Knowledge
What is an SSH key
#Security
An SSH key is a pair of cryptographic keys used to log in to servers and services without a password. The public key lives on the server, the private key stays on your machine, and only the two together grant access.
Published by Mark van Eijk on June 23, 2026 · 1 minute read
How SSH keys work
An SSH key comes as a pair: a private key and a public key. They are generated together and are mathematically linked.
- The private key stays on your computer and is never shared. Treat it like a password.
- The public key is copied to any server or service you want to access.
When you connect, the server uses your public key to issue a challenge that only the matching private key can answer. Your private key never leaves your machine, and no secret is sent over the network. If the answer checks out, you're in.
Why use keys instead of passwords
- More secure — a 256-bit key is effectively impossible to brute-force, unlike a typed password.

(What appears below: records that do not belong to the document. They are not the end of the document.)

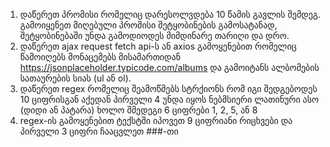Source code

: 1.	დაწერეთ პრომისი რომელიც დარესოლვდება 10 წამის გავლის შემდეგ. გამოიყენეთ მიღებული პრომისი შეტყობინების გამოსატანად, შეტყობინებაში უნდა გამოდიოდეს მიმდინარე თარიღი და დრო.
2.	დაწერეთ ajax request fetch api-ს ან axios გამოყენებით რომელიც წამოიღებს მონაცემებს მისამართიდან https://jsonplaceholder.typicode.com/albums და გამოიტანს ალბომების სათაურების სიას (ul ან ol).
3.	დაწერეთ regex რომელიც შეამოწმებს სტრქიონს რომ იგი შედგებოდეს 10 ციფრისგან აქედან პირველი 4 უნდა იყოს ნებმსიერი ლათინური ასო (დიდი ან პატარა) ხოლო შმედეგი 6 ციფრები 1, 2, 5, ან 8
4.	regex-ის გამოყენებით ტექსტში იპოვეთ 9 ციფრიანი რიცხვები და პირველი 3 ციფრი ჩააცვლეთ ###-თი
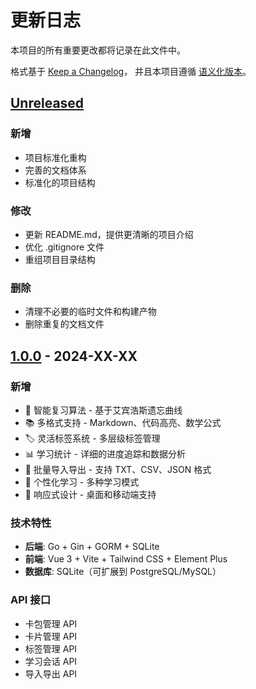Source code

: # 更新日志

本项目的所有重要更改都将记录在此文件中。

格式基于 [Keep a Changelog](https://keepachangelog.com/zh-CN/1.0.0/)，
并且本项目遵循 [语义化版本](https://semver.org/lang/zh-CN/)。

## [Unreleased]

### 新增
- 项目标准化重构
- 完善的文档体系
- 标准化的项目结构

### 修改
- 更新 README.md，提供更清晰的项目介绍
- 优化 .gitignore 文件
- 重组项目目录结构

### 删除
- 清理不必要的临时文件和构建产物
- 删除重复的文档文件

## [1.0.0] - 2024-XX-XX

### 新增
- 🧠 智能复习算法 - 基于艾宾浩斯遗忘曲线
- 📚 多格式支持 - Markdown、代码高亮、数学公式
- 🏷️ 灵活标签系统 - 多层级标签管理
- 📊 学习统计 - 详细的进度追踪和数据分析
- 🔄 批量导入导出 - 支持 TXT、CSV、JSON 格式
- 🎯 个性化学习 - 多种学习模式
- 📱 响应式设计 - 桌面和移动端支持

### 技术特性
- **后端**: Go + Gin + GORM + SQLite
- **前端**: Vue 3 + Vite + Tailwind CSS + Element Plus
- **数据库**: SQLite（可扩展到 PostgreSQL/MySQL）

### API 接口
- 卡包管理 API
- 卡片管理 API  
- 标签管理 API
- 学习会话 API
- 导入导出 API

[Unreleased]: https://github.com/lwj1989/FlashMind/compare/v1.0.0...HEAD
[1.0.0]: https://github.com/lwj1989/FlashMind/releases/tag/v1.0.0
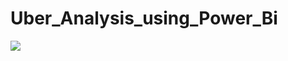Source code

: # Uber_Analysis_using_Power_Bi


![]((https://github.com/Eshwarthota2219/Uber_Analysis_using_Power_Bi/blob/main/uber_logo2.avif))



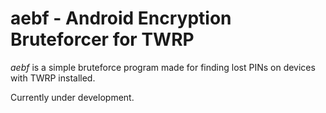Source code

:# aebf - Android Encryption Bruteforcer for TWRP

*aebf* is a simple bruteforce program made for finding lost PINs on devices with TWRP installed.

Currently under development.
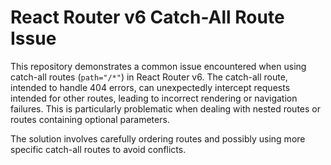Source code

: # React Router v6 Catch-All Route Issue

This repository demonstrates a common issue encountered when using catch-all routes (`path="/*"`) in React Router v6.  The catch-all route, intended to handle 404 errors, can unexpectedly intercept requests intended for other routes, leading to incorrect rendering or navigation failures.  This is particularly problematic when dealing with nested routes or routes containing optional parameters.

The solution involves carefully ordering routes and possibly using more specific catch-all routes to avoid conflicts.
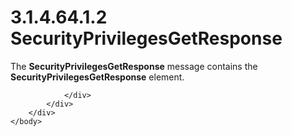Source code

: <html dir="LTR" xmlns:mshelp="http://msdn.microsoft.com/mshelp" xmlns:ddue="http://ddue.schemas.microsoft.com/authoring/2003/5" xmlns:xlink="http://www.w3.org/1999/xlink" xmlns:tool="http://www.microsoft.com/tooltip">
    <head>
        <meta http-equiv="Content-Type" content="text/html; CHARSET=utf-8"></meta>
        <meta name="save" content="history"></meta>
        <title>3.1.4.64.1.2 SecurityPrivilegesGetResponse</title>
        <xml>
            <mshelp:toctitle title="3.1.4.64.1.2 SecurityPrivilegesGetResponse"></mshelp:toctitle>
            <mshelp:rltitle title="[MS-SSMDSWS-15]: SecurityPrivilegesGetResponse"></mshelp:rltitle>
            <mshelp:keyword index="A" term="21fc092c-3259-425f-ac8f-1862a92eef56"></mshelp:keyword>
            <mshelp:attr name="DCSext.ContentType" value="open specification"></mshelp:attr>
            <mshelp:attr name="AssetID" value="21fc092c-3259-425f-ac8f-1862a92eef56"></mshelp:attr>
            <mshelp:attr name="TopicType" value="kbRef"></mshelp:attr>
            <mshelp:attr name="DCSext.Title" value="[MS-SSMDSWS-15]: SecurityPrivilegesGetResponse" />
        </xml>
    </head>
    <body>
        <div id="header">
            <h1 class="heading">3.1.4.64.1.2 SecurityPrivilegesGetResponse</h1>
        </div>
        <div id="mainSection">
            <div id="mainBody">
                <div id="allHistory" class="saveHistory"></div>
                <div id="sectionSection0" class="section" name="collapseableSection">
                    

<p>The <b>SecurityPrivilegesGetResponse</b> message contains
the <b>SecurityPrivilegesGetResponse</b> element.</p>


                </div>
            </div>
        </div>
    </body>
</html>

- No password prompts — once set up, connections are automatic, which makes scripting and deployments painless.
- Easy to revoke — remove one public key from a server to cut off one machine, without changing anything else.
This is why password authentication is often disabled entirely on hardened servers. See optimizing web application and server security for the bigger picture.
Key types
When you generate a key you choose an algorithm. In 2026 the recommendation is simple:
- ed25519 — fast, secure, and short. Use this unless you have a specific reason not to.
- rsa — still fine at 4096 bits, and the most widely compatible with older systems.
- ecdsa — supported, but ed25519 is the better modern choice.
Where SSH keys live
On your machine, keys are stored in ~/.ssh:
~/.ssh/id_ed25519— your private key.~/.ssh/id_ed25519.pub— your public key.
On a server, the public keys that are allowed to log in to an account are listed in that account's ~/.ssh/authorized_keys file.
Generate a key
Creating a key takes one command:
ssh-keygen -t ed25519 -C "you@example.com"
For the full walkthrough — including copying the key to a server and adding it to GitHub — see how to generate an SSH key.
If the server rejects your key when you connect, the cause is almost always covered in SSH Permission denied (publickey).